TriggerPeriod. To avoid suddens spikes in the metrics causing undesired actions, you can specify a time interval here. This interval defines the time the TriggerExpression continously triggers before the action is taken.
ActionGracePeriod. To stop actions firing rapidly you can assign a time interval that hinders an action to fire again. This interval will then stop this action to fire again before it has expired.
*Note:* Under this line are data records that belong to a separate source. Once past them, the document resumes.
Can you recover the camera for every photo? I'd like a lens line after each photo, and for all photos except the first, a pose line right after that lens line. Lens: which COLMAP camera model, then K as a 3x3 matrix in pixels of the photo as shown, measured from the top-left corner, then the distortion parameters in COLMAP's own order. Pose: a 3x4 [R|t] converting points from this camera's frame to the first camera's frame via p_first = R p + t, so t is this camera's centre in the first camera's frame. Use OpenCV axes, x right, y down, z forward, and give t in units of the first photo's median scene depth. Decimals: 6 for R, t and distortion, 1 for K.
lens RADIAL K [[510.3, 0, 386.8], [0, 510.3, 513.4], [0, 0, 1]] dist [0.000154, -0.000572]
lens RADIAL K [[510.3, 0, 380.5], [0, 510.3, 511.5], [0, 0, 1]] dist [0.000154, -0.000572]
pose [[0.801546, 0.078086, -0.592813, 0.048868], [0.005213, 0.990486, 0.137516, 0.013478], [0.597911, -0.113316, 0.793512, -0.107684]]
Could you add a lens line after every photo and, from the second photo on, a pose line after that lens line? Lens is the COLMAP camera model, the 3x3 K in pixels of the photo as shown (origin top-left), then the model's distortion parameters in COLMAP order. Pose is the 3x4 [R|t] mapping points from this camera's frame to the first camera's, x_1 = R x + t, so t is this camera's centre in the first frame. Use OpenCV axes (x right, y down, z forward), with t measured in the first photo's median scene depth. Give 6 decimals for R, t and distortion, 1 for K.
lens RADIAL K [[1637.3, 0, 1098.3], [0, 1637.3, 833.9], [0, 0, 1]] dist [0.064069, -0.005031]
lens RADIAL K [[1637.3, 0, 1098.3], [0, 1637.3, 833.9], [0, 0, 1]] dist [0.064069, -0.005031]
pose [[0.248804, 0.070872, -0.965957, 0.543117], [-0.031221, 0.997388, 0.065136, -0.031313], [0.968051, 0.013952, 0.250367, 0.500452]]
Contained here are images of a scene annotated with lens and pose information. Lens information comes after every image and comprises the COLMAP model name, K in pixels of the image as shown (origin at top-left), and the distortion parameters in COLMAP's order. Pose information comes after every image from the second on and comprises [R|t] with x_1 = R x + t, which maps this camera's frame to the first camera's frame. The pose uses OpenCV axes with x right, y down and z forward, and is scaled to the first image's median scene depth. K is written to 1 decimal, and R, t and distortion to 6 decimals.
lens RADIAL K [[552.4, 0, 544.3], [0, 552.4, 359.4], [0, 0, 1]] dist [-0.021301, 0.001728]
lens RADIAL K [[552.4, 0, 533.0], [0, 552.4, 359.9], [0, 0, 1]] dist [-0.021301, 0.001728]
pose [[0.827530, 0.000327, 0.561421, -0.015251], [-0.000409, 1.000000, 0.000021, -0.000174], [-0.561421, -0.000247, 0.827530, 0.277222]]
Putting it together, here is the code in WatchdogSampleService that set up the rule and starts the RuleWatchdog instance:

protected override async Task RunAsync(CancellationToken cancellationToken)
{
    // create the watchdog and create our sample rule
    var ruleWatchdog = new RuleWatchdog();
    ruleWatchdog.Rules.Add(new Rule()
    {
        // only applicable for applications with Watchdog in their name
        RuleFilter = new StringExpression("Application == \'*Watchdog*\'"),
        // action will trigger when Iterations are above 45
        TriggerExpression = new IntExpression("Iterations > 45"),
        // We should aggretage data for the instances of the service
        AggregateData = true,
        // The expression need to trigger for 1 minute before action kicks in
        TriggerPeriod = new TimeSpan(0, 1, 0),
        // 2 minutes need to expire before the expression is considered again after an action has been done
        ActionGracePeriod = new TimeSpan(0, 2, 0),
        // we want to scale the service up, 1 at the time until we have the service on all nodes in the cluster
        TriggerAction = new ScaleStatelessServiceUpRuleAction()
        {
            MaxNumInstances = -1,
            MinNumInstances = 1,
            ScaleDeltaNumInstances = 1
        }
    });
    // start the watchdog and check the rules every 10 seconds
    ruleWatchdog.Start(new TimeSpan(0, 0, 10));

    try
    {
        while (true)
        {
            // just to keep the loop running
            cancellationToken.ThrowIfCancellationRequested();
            await Task.Delay(TimeSpan.FromSeconds(1), cancellationToken);
        }
    }
    catch (Exception)
    {
        ruleWatchdog.Stop();
    }
}

That's it! Test out the sample, implement it in your own solution and improve it by doing a pull request!